#### DATA RECORDS
Start of Block

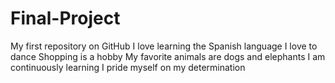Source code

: # Final-Project
My first repository on GitHub
I love learning the Spanish language
I love to dance
Shopping is a hobby
My favorite animals are dogs and elephants
I am continuously learning
I pride myself on my determination
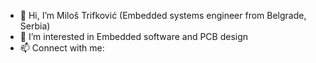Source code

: - 👋 Hi, I’m Miloš Trifković (Embedded systems engineer from Belgrade, Serbia)
- 👀 I’m interested in Embedded software and PCB design
- 📫 Connect with me:&nbsp; [<img align="center" width="16px" src="https://i.stack.imgur.com/gVE0j.png"/>][LinkedIn]

[LinkedIn]: https://www.linkedin.com/in/miloštrifković
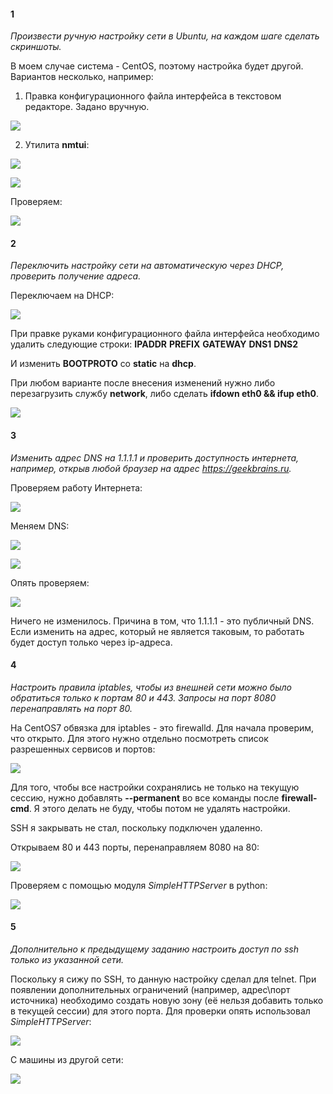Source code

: #### 1
*Произвести ручную настройку сети в Ubuntu, на каждом шаге сделать скриншоты.*

В моем случае система - CentOS, поэтому настройка будет другой.
Вариантов несколько, например:
1. Правка конфигурационного файла интерфейса в текстовом редакторе. Задано вручную.

![](5-1.PNG)

2. Утилита **nmtui**:

![](5-2.PNG)

![](5-3.PNG)

Проверяем:

![](5-4.PNG)

#### 2
*Переключить настройку сети на автоматическую через DHCP, проверить получение адреса.*

Переключаем на DHCP:

![](5-5.PNG)

При правке руками конфигурационного файла интерфейса необходимо удалить следующие строки:
**IPADDR**
**PREFIX**
**GATEWAY**
**DNS1**
**DNS2**

И изменить **BOOTPROTO** со **static** на **dhcp**.

При любом варианте после внесения изменений нужно либо перезагрузить службу **network**, либо сделать **ifdown eth0 && ifup eth0**.

![](5-6.PNG)

#### 3
*Изменить адрес DNS на 1.1.1.1 и проверить доступность интернета, например, открыв любой браузер на адрес https://geekbrains.ru.*

Проверяем работу Интернета:

![](5-7.PNG)

Меняем DNS:

![](5-8.PNG)

![](5-9.PNG)

Опять проверяем:

![](5-10.PNG)

Ничего не изменилось. Причина в том, что 1.1.1.1 - это публичный DNS. Если изменить на адрес, который не является таковым, то работать будет доступ только через ip-адреса.

#### 4
*Настроить правила iptables, чтобы из внешней сети можно было обратиться только к портам 80 и 443. Запросы на порт 8080 перенаправлять на порт 80.*

На CentOS7 обвязка для iptables - это firewalld. Для начала проверим, что открыто. Для этого нужно отдельно посмотреть список разрешенных сервисов и портов:

![](5-11.PNG)

Для того, чтобы все настройки сохранялись не только на текущую сессию, нужно добавлять **--permanent** во все команды после **firewall-cmd**. Я этого делать не буду, чтобы потом не удалять настройки.

SSH я закрывать не стал, поскольку подключен удаленно.

Открываем 80 и 443 порты, перенаправляем 8080 на 80:

![](5-12.PNG)

Проверяем с помощью модуля *SimpleHTTPServer* в python:

![](5-13.PNG)

#### 5
*Дополнительно к предыдущему заданию настроить доступ по ssh только из указанной сети.*

Поскольку я сижу по SSH, то данную настройку сделал для telnet. При появлении дополнительных ограничений (например, адрес\порт источника) необходимо создать новую зону (её нельзя добавить только в текущей сессии) для этого порта. Для проверки опять использовал *SimpleHTTPServer*:

![](5-14.PNG)

С машины из другой сети:

![](5-15.PNG)
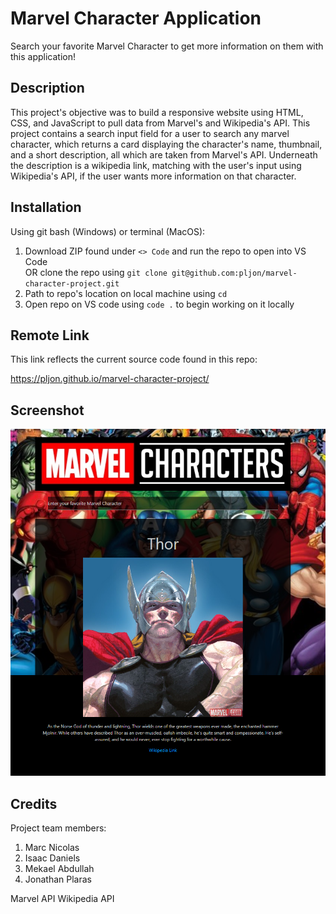# Marvel Character Application

Search your favorite Marvel Character to get more information on them with this application!

## Description

This project's objective was to build a responsive website using HTML, CSS, and JavaScript to pull data from Marvel's and Wikipedia's API. This project contains a search input field for a user to search any marvel character, which returns a card displaying the character's name, thumbnail, and a short description, all which are taken from Marvel's API. Underneath the description is a wikipedia link, matching with the user's input using Wikipedia's API, if the user wants more information on that character.

## Installation

Using git bash (Windows) or terminal (MacOS):

1. Download ZIP found under `<> Code` and run the repo to open into VS Code <br />
OR clone the repo using `git clone git@github.com:pljon/marvel-character-project.git`
2. Path to repo's location on local machine using `cd`
3. Open repo on VS code using `code .` to begin working on it locally

## Remote Link

This link reflects the current source code found in this repo:

https://pljon.github.io/marvel-character-project/

## Screenshot

![website gif](./assets/images/marvel-character-project.png)

## Credits

Project team members:
1. Marc Nicolas
2. Isaac Daniels
3. Mekael Abdullah
4. Jonathan Plaras

Marvel API
Wikipedia API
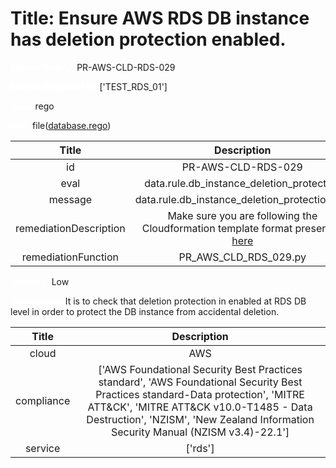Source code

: 



# Title: Ensure AWS RDS DB instance has deletion protection enabled.


***<font color="white">Master Test Id:</font>*** PR-AWS-CLD-RDS-029

***<font color="white">Master Snapshot Id:</font>*** ['TEST_RDS_01']

***<font color="white">type:</font>*** rego

***<font color="white">rule:</font>*** file([database.rego])  
  
  
  
  

|Title|Description|
| :---: | :---: |
|id|PR-AWS-CLD-RDS-029|
|eval|data.rule.db_instance_deletion_protection|
|message|data.rule.db_instance_deletion_protection_err|
|remediationDescription|Make sure you are following the Cloudformation template format presented <a href='https://boto3.amazonaws.com/v1/documentation/api/latest/reference/services/rds.html#RDS.Client.describe_db_instances' target='_blank'>here</a>|
|remediationFunction|PR_AWS_CLD_RDS_029.py|


***<font color="white">Severity:</font>*** Low

***<font color="white">Description:</font>*** It is to check that deletion protection in enabled at RDS DB level in order to protect the DB instance from accidental deletion.  
  
  

|Title|Description|
| :---: | :---: |
|cloud|AWS|
|compliance|['AWS Foundational Security Best Practices standard', 'AWS Foundational Security Best Practices standard-Data protection', 'MITRE ATT&CK', 'MITRE ATT&CK v10.0-T1485 - Data Destruction', 'NZISM', 'New Zealand Information Security Manual (NZISM v3.4)-22.1']|
|service|['rds']|



[database.rego]: https://github.com/prancer-io/prancer-compliance-test/tree/master/aws/cloud/database.rego
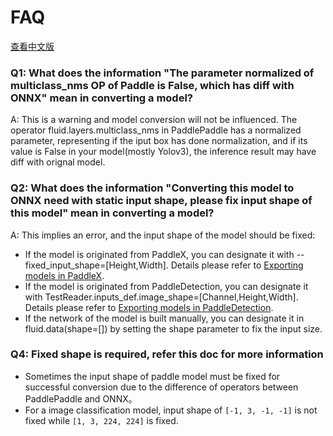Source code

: # FAQ 
[查看中文版](../zh/FAQ.md)
### Q1: What does the information "The parameter normalized of multiclass_nms OP of Paddle is False, which has diff with ONNX" mean in converting a model?

A: This is a warning and model conversion will not be influenced. The operator fluid.layers.multiclass_nms in PaddlePaddle has a normalized parameter, representing if the iput box has done normalization, and if its value is False in your model(mostly Yolov3), the inference result may have diff with orignal model.

### Q2: What does the information "Converting this model to ONNX need with static input shape, please fix input shape of this model" mean in converting a model?

A: This implies an error, and the input shape of the model should be fixed:

- If the model is originated from PaddleX, you can designate it with --fixed_input_shape=[Height,Width]. Details please refer to [Exporting models in PaddleX](https://github.com/PaddlePaddle/PaddleX/blob/develop/docs/deploy/export_model.md).
- If the model is originated from PaddleDetection, you can designate it with TestReader.inputs_def.image_shape=[Channel,Height,Width]. Details please refer to [Exporting models in PaddleDetection](https://github.com/PaddlePaddle/PaddleDetection/blob/master/docs/advanced_tutorials/deploy/EXPORT_MODEL.md#%E8%AE%BE%E7%BD%AE%E5%AF%BC%E5%87%BA%E6%A8%A1%E5%9E%8B%E7%9A%84%E8%BE%93%E5%85%A5%E5%A4%A7%E5%B0%8F).
- If the network of the model is built manually, you can designate it in fluid.data(shape=[]) by setting the shape parameter to fix the input size.

### Q4: Fixed shape is required, refer this doc for more information
- Sometimes the input shape of paddle model must be fixed for successful conversion due to the difference of operators between PaddlePaddle and ONNX。
- For a image classification model, input shape of `[-1, 3, -1, -1]` is not fixed while `[1, 3, 224, 224]` is fixed.
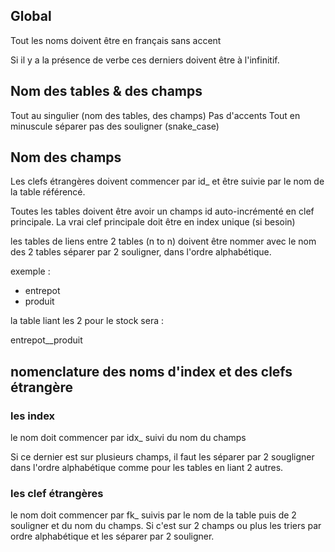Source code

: 
## Global

Tout les noms doivent être en français sans accent

Si il y a la présence de verbe ces derniers doivent être à l'infinitif.


## Nom des tables & des champs

Tout au singulier (nom des tables, des champs)
Pas d'accents 
Tout en minuscule séparer pas des souligner (snake_case)


## Nom des champs


Les clefs étrangères doivent commencer par id_ et être suivie par le nom de la table référencé.


Toutes les tables doivent être avoir un champs id auto-incrémenté en clef principale.
La vrai clef principale doit être en index unique (si besoin)


les tables de liens entre 2 tables (n to n) doivent être nommer avec le nom des 2 tables séparer par 2 souligner, dans l'ordre alphabétique.


exemple :

* entrepot
* produit

la table liant les 2 pour le stock sera :

entrepot__produit


## nomenclature des noms d'index et des clefs étrangère


### les index


le nom doit commencer par idx_ suivi du nom du champs

Si ce dernier est sur plusieurs champs, il faut les séparer par 2 sougligner dans l'ordre alphabétique comme pour les tables en liant 2 autres.


### les clef étrangères


le nom doit commencer par fk_ suivis par le nom de la table puis de 2 souligner et du nom du champs.
Si c'est sur 2 champs ou plus les triers par ordre alphabétique et les séparer par 2 souligner.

End of Block

#### THE PROBLEM
Search the records for the string "Embedded" and return every line in which it occurs.

#### ANSWER FOR THE TASK
: - 👋 Hi, I’m Miloš Trifković (Embedded systems engineer from Belgrade, Serbia)
- 👀 I’m interested in Embedded software and PCB design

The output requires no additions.